Entries shown:

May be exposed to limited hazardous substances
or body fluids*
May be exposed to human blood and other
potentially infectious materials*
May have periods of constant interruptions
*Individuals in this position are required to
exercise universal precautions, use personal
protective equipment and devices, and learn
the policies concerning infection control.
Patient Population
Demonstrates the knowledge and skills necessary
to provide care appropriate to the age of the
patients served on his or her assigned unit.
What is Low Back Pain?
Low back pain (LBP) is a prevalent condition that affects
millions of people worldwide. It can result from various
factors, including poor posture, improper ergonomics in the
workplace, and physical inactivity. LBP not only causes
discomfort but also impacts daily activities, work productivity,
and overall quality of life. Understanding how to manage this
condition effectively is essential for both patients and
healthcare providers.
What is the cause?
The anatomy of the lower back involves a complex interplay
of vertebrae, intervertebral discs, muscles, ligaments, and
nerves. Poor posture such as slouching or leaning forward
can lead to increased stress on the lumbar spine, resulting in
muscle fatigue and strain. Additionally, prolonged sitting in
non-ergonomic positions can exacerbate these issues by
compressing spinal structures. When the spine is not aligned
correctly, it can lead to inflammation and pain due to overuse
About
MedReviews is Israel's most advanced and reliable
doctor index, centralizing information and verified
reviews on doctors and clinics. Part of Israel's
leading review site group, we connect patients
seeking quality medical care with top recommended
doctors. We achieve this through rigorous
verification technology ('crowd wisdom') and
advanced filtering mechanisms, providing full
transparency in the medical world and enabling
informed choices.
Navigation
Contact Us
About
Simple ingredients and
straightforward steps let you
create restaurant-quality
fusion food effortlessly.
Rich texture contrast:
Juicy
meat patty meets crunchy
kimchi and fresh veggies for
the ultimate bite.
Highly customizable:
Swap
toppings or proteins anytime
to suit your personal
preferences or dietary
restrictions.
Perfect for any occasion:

What you will do: Reproduce the lines above, beginning at the line with "and overall quality" and stopping after the line with "verification technology ('crowd wisdom') and", exactly as they are.

Solution for this exercise:
and overall quality of life. Understanding how to manage this
condition effectively is essential for both patients and
healthcare providers.
What is the cause?
The anatomy of the lower back involves a complex interplay
of vertebrae, intervertebral discs, muscles, ligaments, and
nerves. Poor posture such as slouching or leaning forward
can lead to increased stress on the lumbar spine, resulting in
muscle fatigue and strain. Additionally, prolonged sitting in
non-ergonomic positions can exacerbate these issues by
compressing spinal structures. When the spine is not aligned
correctly, it can lead to inflammation and pain due to overuse
About
MedReviews is Israel's most advanced and reliable
doctor index, centralizing information and verified
reviews on doctors and clinics. Part of Israel's
leading review site group, we connect patients
seeking quality medical care with top recommended
doctors. We achieve this through rigorous
verification technology ('crowd wisdom') and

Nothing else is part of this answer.